Do you have a personal favorite among the mosaicks?
Yes, the Everlasting Pea with its secret set of scissors hidden in the tendrils of the vine.
This is such an empowering story that proves you can do anything at any age. Wow, that is so transformative, especially now that we’re living longer lives. How did Mrs. Delany’s experience change the way you look at age?
I’m not afraid any more. I don’t think I’ll dry up and blow away. She showed me that life hurtles obstacles in your path minute to minute, and that the key to responding is flexibility. If you’re flexible, you can re-balance. And she did her art for herself and her friends. She never attempted to show it or gain fame by it. It was a resource for her, not an anguish. She reminds me that making art makes a life.
What was the most important part of Mrs. Delany’s story for you? What message did you really want to get across to readers?
My message is that a life’s work is always unfinished, and we need our creativity till the day we die. Mrs. Delany couldn’t have done her great work at any earlier point in her life than her eighth decade. Some things just take living long enough to do.
Don’t you feel young at 64 now?! What’s next for you?
I do feel young at 64! What’s next for me is two-fold: First I want to finish AlphabeTique: the Lives of the Letters as Told by T, a new book of poems where the letter T tells the stories of the letters of the alphabet (and a few punctuation marks, too). Then I want to dive into a researched book about flowers and 19th century women and the power of the imagination to change personal tragedy. That’s just a seed of an idea. I hope it has Style and Substance and Soul! Thank you so much for giving me a chance to participate in this fantastic site. It’s been an honor.

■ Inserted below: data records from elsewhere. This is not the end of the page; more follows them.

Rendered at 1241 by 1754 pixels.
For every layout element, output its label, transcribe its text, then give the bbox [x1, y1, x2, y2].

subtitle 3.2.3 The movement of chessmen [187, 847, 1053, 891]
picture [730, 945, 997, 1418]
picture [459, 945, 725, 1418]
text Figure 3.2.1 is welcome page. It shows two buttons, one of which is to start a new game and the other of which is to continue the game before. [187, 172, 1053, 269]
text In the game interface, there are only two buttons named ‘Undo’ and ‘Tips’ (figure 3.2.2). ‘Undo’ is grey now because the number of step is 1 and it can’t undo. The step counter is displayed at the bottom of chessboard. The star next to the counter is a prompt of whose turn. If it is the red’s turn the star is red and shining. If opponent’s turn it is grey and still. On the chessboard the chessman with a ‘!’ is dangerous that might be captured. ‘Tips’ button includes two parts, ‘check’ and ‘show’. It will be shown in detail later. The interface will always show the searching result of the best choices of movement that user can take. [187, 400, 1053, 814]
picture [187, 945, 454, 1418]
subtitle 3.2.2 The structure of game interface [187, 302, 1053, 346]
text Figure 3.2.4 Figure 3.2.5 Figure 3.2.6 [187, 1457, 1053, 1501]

To win a copy of Molly’s book, simply leave a comment below. For another chance to win (and to watch Molly’s video), click here. You may enter once a day until the contest ends on May 15 at midnight Pacific time. Winner will be notified by return email.
Susan Bailey says
Beautiful! Beautiful story! Beautiful pictures! Beautiful people! Beautiful!
Irena says
Dear Molly,
Thank you for sharing your thoughts on your poetic vision of the world. The Paper Garden is a beautifully woven tapestry about the transformative power of art. Your fascination with art is truly inspiring!